まさかこれ程の拒否反応を見せられるとは思っていなかった疾風は、如何したら良いのか分からず途方に暮れてしまう。
凪咲は兄を放さぬよう力の限りに抱き付き、胸に顔を埋め泣き続ける。疾風は妹を泣かせてしまった罪悪感を顔に浮かべながらその背を摩り、しかし彼女の人生の為絶対に曲げる訳にはいかない。
互いに互いが折れるのを無言で待つ、そんな時間が数秒流れた。
「ちょっと良いかな?」
しかしそんな停滞した空間を、少し離れた位置から二人を見ていた海斗が、明らかに空気の読めない声色で破った。
「何ですか″ッ、部外者が口挟まないで下さい。……そもそも、貴方達が変な事吹き込んだから疾風がこんな事言い出したんですよね? 覚えてて下さいねッ絶対許しませんから」
その空気が読めない部外者の声に凪咲は兄の胸から片目だけを出し、隠す気もない殺意を視線に乗せて送った。
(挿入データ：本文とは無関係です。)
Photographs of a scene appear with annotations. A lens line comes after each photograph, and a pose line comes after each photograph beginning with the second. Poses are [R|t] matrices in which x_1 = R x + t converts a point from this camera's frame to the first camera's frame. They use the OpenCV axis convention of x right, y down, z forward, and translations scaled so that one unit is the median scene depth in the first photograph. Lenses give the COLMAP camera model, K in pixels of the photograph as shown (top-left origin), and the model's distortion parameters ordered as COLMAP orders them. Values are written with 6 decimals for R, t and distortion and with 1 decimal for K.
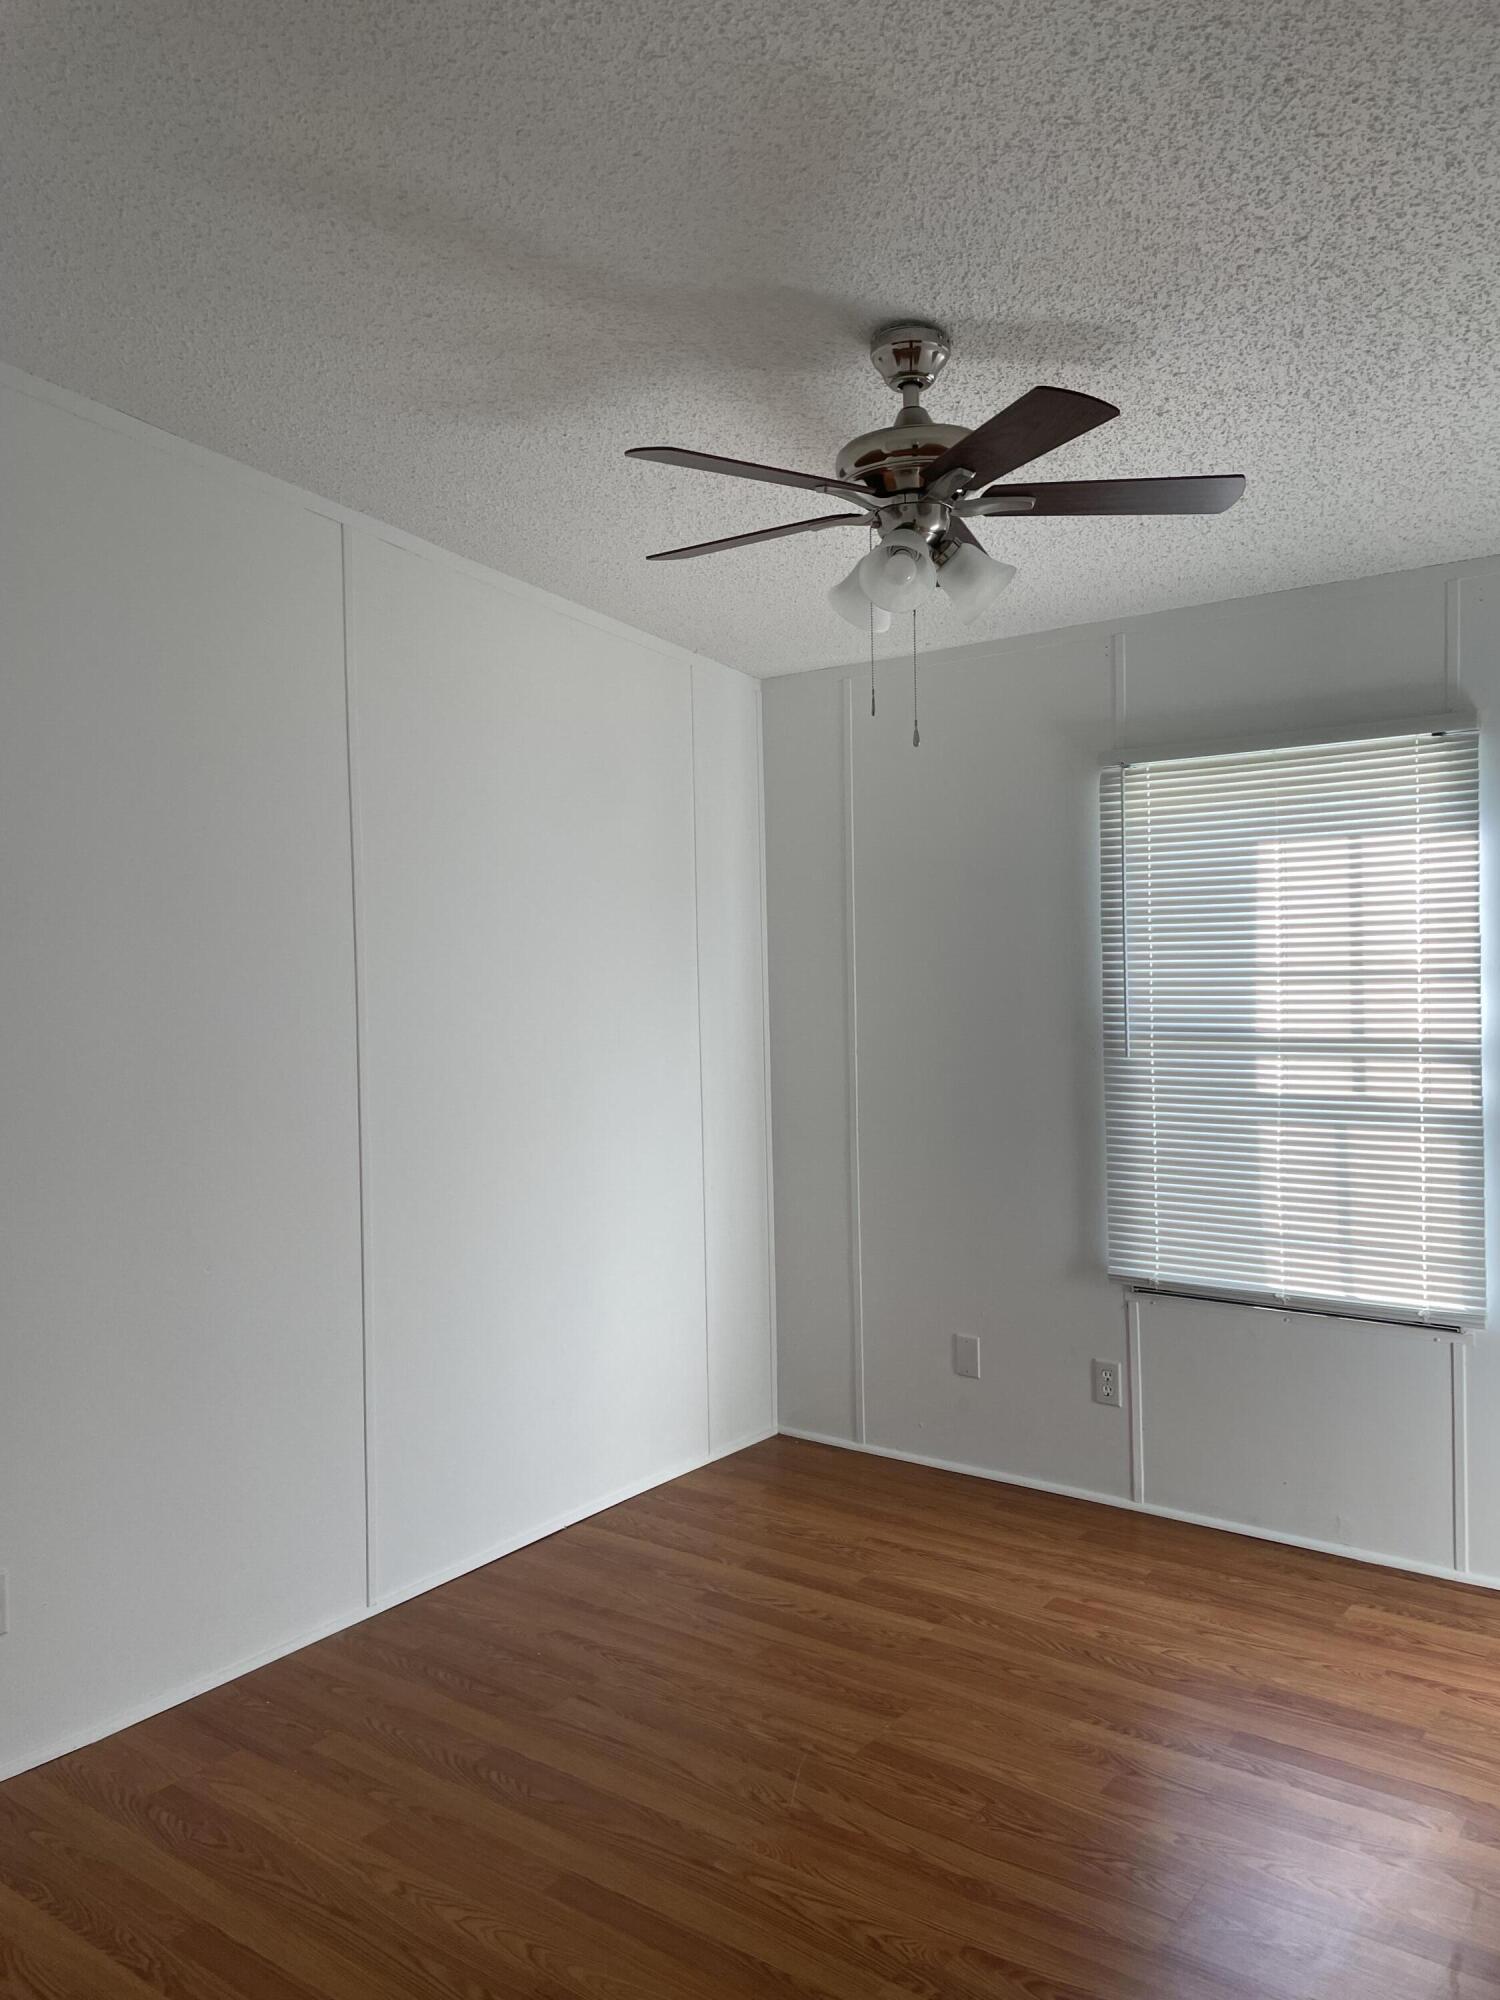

それは直接向けられている訳ではない疾風ですら背筋が冷たく成る鬼の形相。
しかし、海斗は余程肝が据わっているのか、若しくは余程女に睨まれ慣れているのか、飄々とした態度を崩さずに言葉を続ける。
「アハハハッ早速嫌われちゃったかな? じゃあ部外者らしく空気の読めない事言わせて貰うんだけど……妹さんも此処に住めば良いんじゃないかな??」
「・・・・は?」
「・・・・え?」
その海斗が発した想像の斜め上を行く提案に、疾風と凪咲は一気に詰めていた気が抜けた様な声を漏らした。